Spent about 30 minutes last night talking (well chatting on facebook) with the guy I sparred at the tournament. Really nice guy. I asked when he started karate, he said 1973. I was LITERALLY in diapers when he started. A shade less than 6 years experience vs 37 years experience? Yeah... Well, that explains that.


----------



## Sukerkin (Feb 9, 2011)

:chuckles:  Aye, a thirty year edge in training and experience will certainly make a difference :tup:.


----------



## Sensei Payne (Feb 9, 2011)

Nothing is a failure as long as you did your best and learned from it.

Congrats man, way to hang in there, Tournaments can be taxing.


----------



## Blindside (Feb 9, 2011)

Archangel M said:


> How did point sparring become so popular? What does it really prove?


 
It became popular because you can do it with less chance of hurting people, thereby broadening the group of people willing to participate in the event.  

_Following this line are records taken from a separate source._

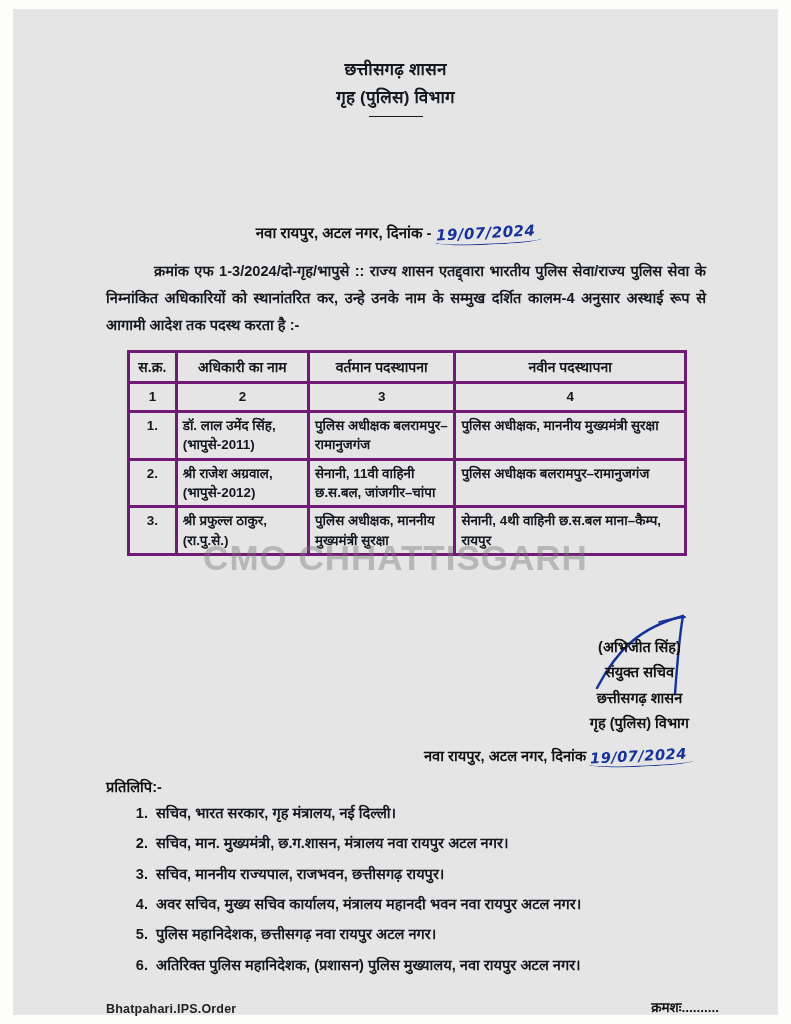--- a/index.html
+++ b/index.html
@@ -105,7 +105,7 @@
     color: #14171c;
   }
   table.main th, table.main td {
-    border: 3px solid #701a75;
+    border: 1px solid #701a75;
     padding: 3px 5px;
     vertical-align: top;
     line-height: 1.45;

As for what it proves, not much, it shows you can win given a particular ruleset, no different than any other sport.  I don't think a Judo match, an Olympic TKD match, MMA match, or a fencing bout prove anything either.


----------



## Blindside (Feb 9, 2011)

Big Don said:


> Spent about 30 minutes last night talking (well chatting on facebook) with the guy I sparred at the tournament. Really nice guy. I asked when he started karate, he said 1973. I was LITERALLY in diapers when he started. A shade less than 6 years experience vs 37 years experience? Yeah... Well, that explains that.


 
The older black belt divisions are funny that way, and fun to play with if you are the "kid" in the division, sort of like watching the big eyes of the recently 18 year old black belt in the regular adult division for the first time, fighting against guys who have been judging him since he was a little pun... kid.


----------



## Sensei Payne (Feb 9, 2011)

The Tournaments I have been to, the black belts judge kata all day and then are told to spar...there is always that one guy that didn't how up until sparring time..lol, self promoters.


----------



## Yondanchris (Feb 14, 2011)

You gave it your best! 

and like has been said before if this was real life or full contact sparring you would
have knocked his head clean off!! 

I also am not a big proponent of point-sparring, we do very little to none in the dojo 
and I do not expect or push my students to compete in it when tournaments come around! 

Very good job, keep it up!

Chris


----------